Using Java & Apache Nutch to scrape dynamic elements from a website

286 Views Asked by Prachi Sharma At 09 March 2023 at 09:01

I want to do scraping in Java, and apache nutch comes to be the first choice. I have to scrape dynamic elements from website like price and mileage of vehicle. I have done the setup and tried to execute nutch for the seed.txt url - https://www.andersondouglas.com. But all i can see in crawl/segments is a file which just contains URL name. I cant see/find the HTML content of the crawled webpage. Can someone please help. How can i scrape the HTML content.

apache-nutch version 1.19

Original Q&A

There are 2 best solutions below

Sebastian Nagel On 10 March 2023 at 10:58 BEST ANSWER

Here the steps to fetch a URL and to export the HTML of the fetched page:

Install Nutch and configure the agent name as described in the Nutch tutorial. Except for the agent name all other configuration settings are the default ones. The next steps are run in an empty directory. The command nutch stands for ...nutch_install_path/bin/nutch.

::::::::

# Request
Continue the Nutch scraping thread from the point where it stops. The listing isn't needed here.

# Supplied data
::::::::

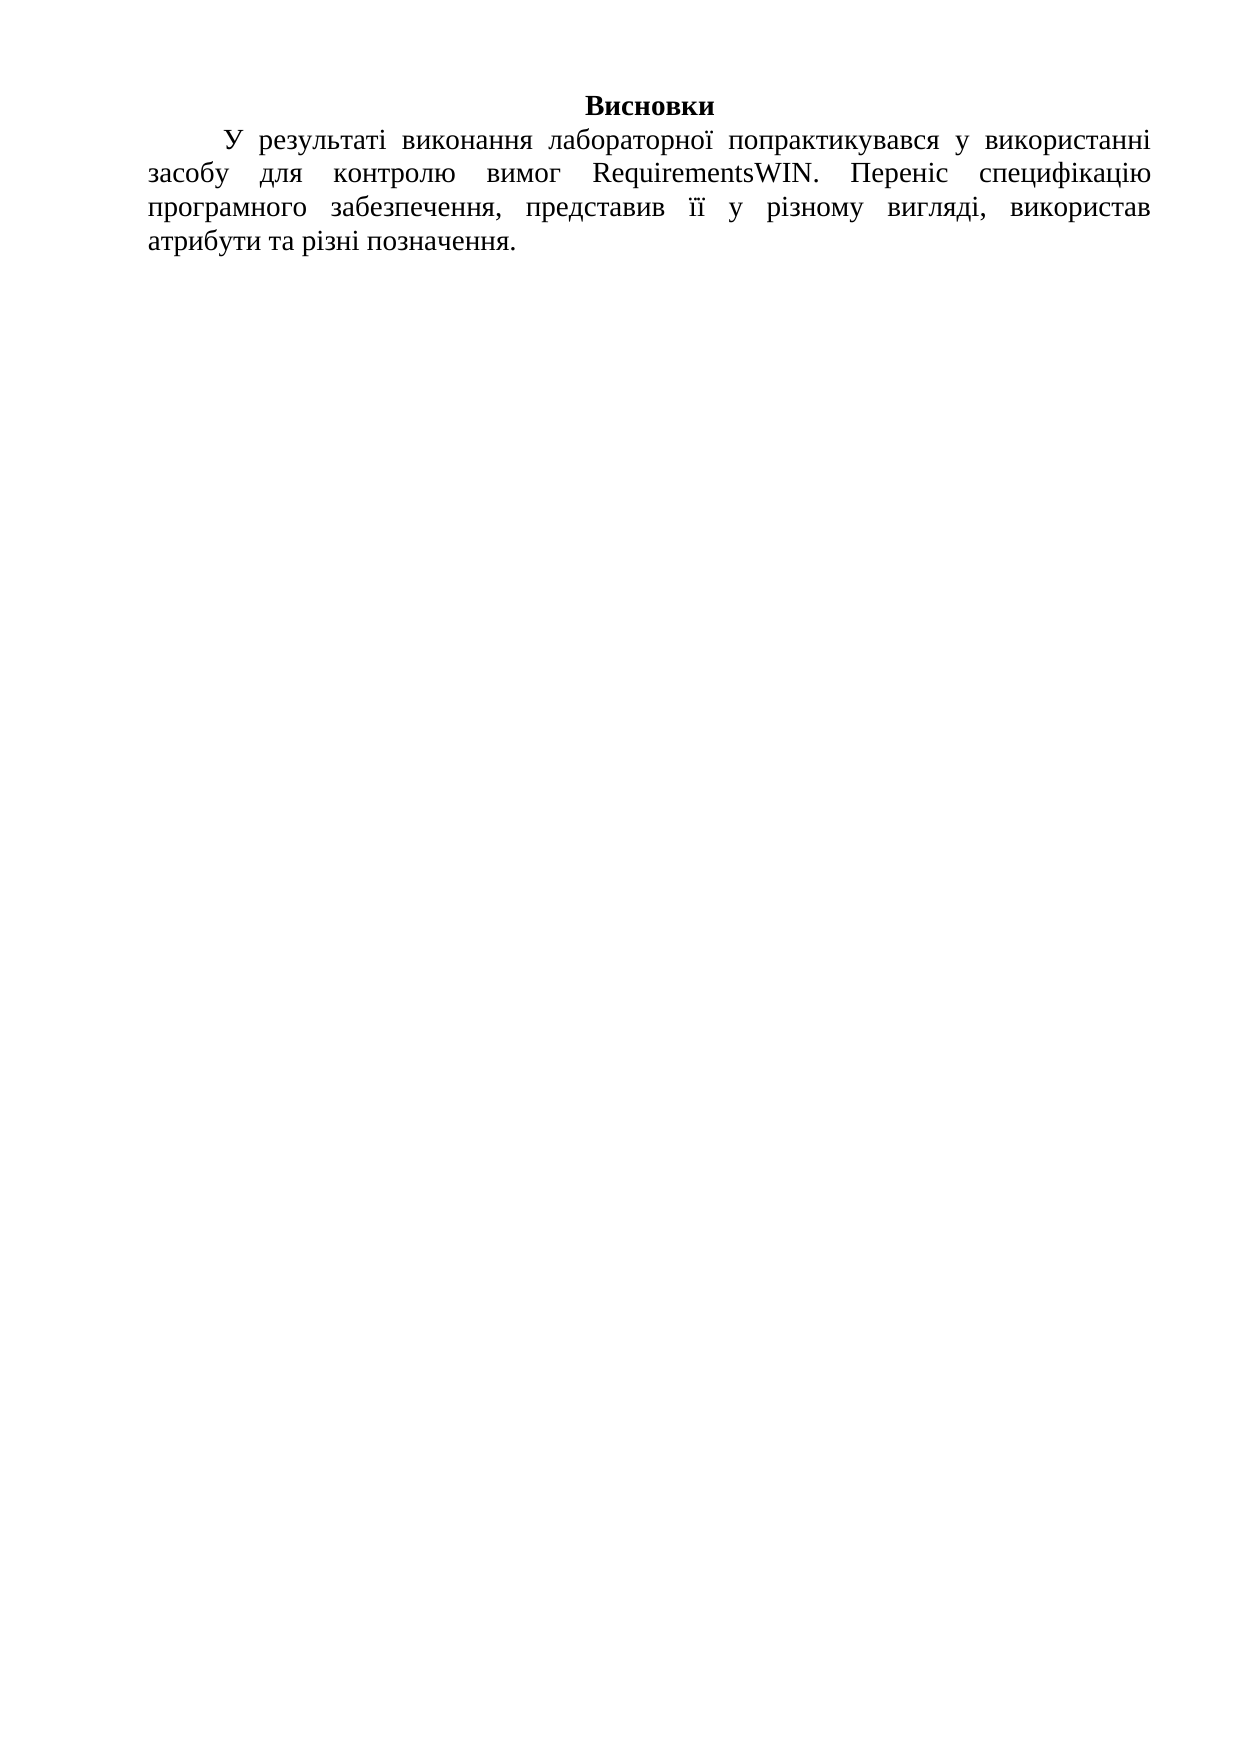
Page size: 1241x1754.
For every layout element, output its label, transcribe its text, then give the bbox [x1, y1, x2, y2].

::::::::

# Task answer
place the URL into the seed file: echo https://nutch.apache.org/ >seeds.txt
inject the seed into the CrawlDb: nutch inject crawldb seeds.txt
generate a segment: nutch generate crawldb/ segments/
fetch the generated segment: nutch fetch segments/20230310113604/ (the segment name is a time stamp, it needs to be adapted)
(optionally) parse the segment: nutch parse segments/20230310113604/ (only required if metadata, outlinks or plain text are required)

get the record of the URL (it includes the HTML but also more information):

$> nutch readseg -get segments/20230310113604/ https://nutch.apache.org/
...
Content:
<!DOCTYPE html>
<html lang="en-us">

<head>
  <meta name="generator" content="Hugo 0.92.2" />
  <meta charset="utf-8">
  <meta http-equiv="X-UA-Compatible" content="IE=edge">
  <meta name="viewport" content="width=device-width, initial-scale=1">
  <title> Apache Nutch™ </title>
  ...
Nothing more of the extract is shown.